Types of Page Faults¶
Minor Page Fault¶
Page is in memory but not mapped in process's page table.
Causes:
- Copy-on-Write (COW)
- Lazy loading
- Page reclaimed but still in cache
Resolution:
- Fast (~microseconds)
- No disk I/O
- Update page table
Major Page Fault¶
Page must be loaded from disk.
Causes:
- First access to memory-mapped file
- Page swapped to disk
- Page never loaded
Resolution:
- Slow (~milliseconds)

++++++++++++++++++++

_SET PROBLEM 1_: According to the page faults text, what three causes are listed for a major page fault?
_SET PROBLEM 2_: Write what comes next in the page faults text, picking up after its last line.
The lines that follow have nothing to do with the page faults text.

_SUPPLIED DATA_:
++++++++++++++++++++

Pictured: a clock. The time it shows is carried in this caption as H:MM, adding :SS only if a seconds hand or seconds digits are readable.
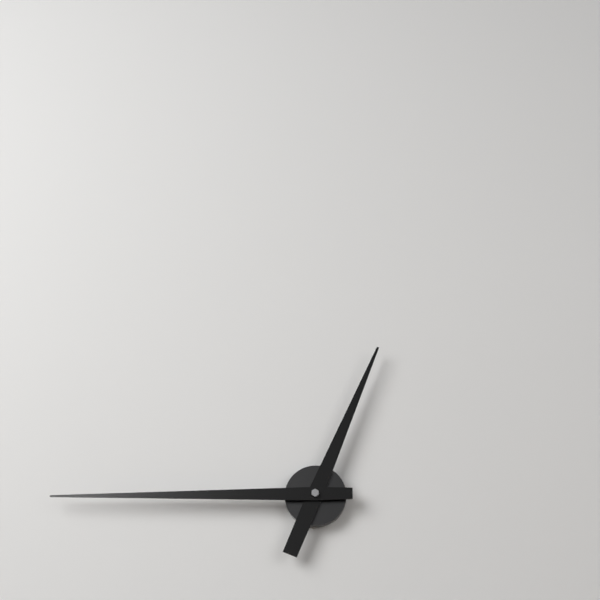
12:45
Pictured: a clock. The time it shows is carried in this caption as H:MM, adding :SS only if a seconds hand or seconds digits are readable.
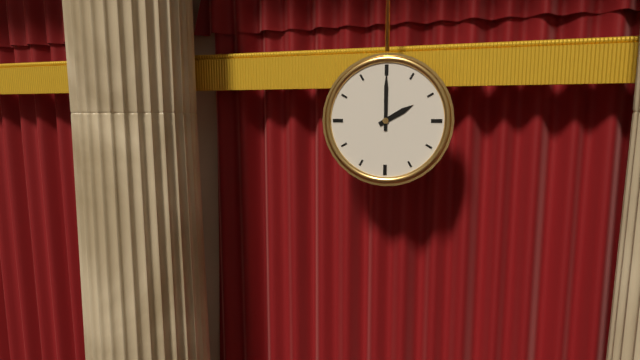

++++++++++++++++++++

_EXERCISE OUTPUT 1_: First access to a memory-mapped file, a page swapped to disk, and a page never loaded.

_EXERCISE OUTPUT 2_:
- Disk I/O required
- Update page table after load
Page Fault Handling¶
graph TD
A[Process accesses memory] --> B{Page in RAM?}
B -->|Yes| C{Mapped in page table?}
C -->|Yes| D[Access succeeds]
C -->|No| E[Minor page fault]
E --> F[Update page table]
F --> D
B -->|No| G[Major page fault]
G --> H[Find/Load page from disk]
H --> F
Kernel handler steps:
- CPU generates fault: Page not present
- Kernel handles interrupt
- Determine fault type: Minor or major
- Locate page: Page cache, swap, file
- Allocate physical frame: If needed
- Load data: From disk if major fault
- Update page table: Map virtual to physical
- Flush TLB: Invalidate cached entry
- Resume execution: Return to faulting instruction
# Monitor page faults
time ./program # Shows major/minor faults
/usr/bin/time -v ./program # Detailed stats
ps -o min_flt,maj_flt <PID> # Per-process faults
Swapping and Swap Space¶
Swap Space¶
When physical RAM is full, Linux moves inactive pages to swap space on disk.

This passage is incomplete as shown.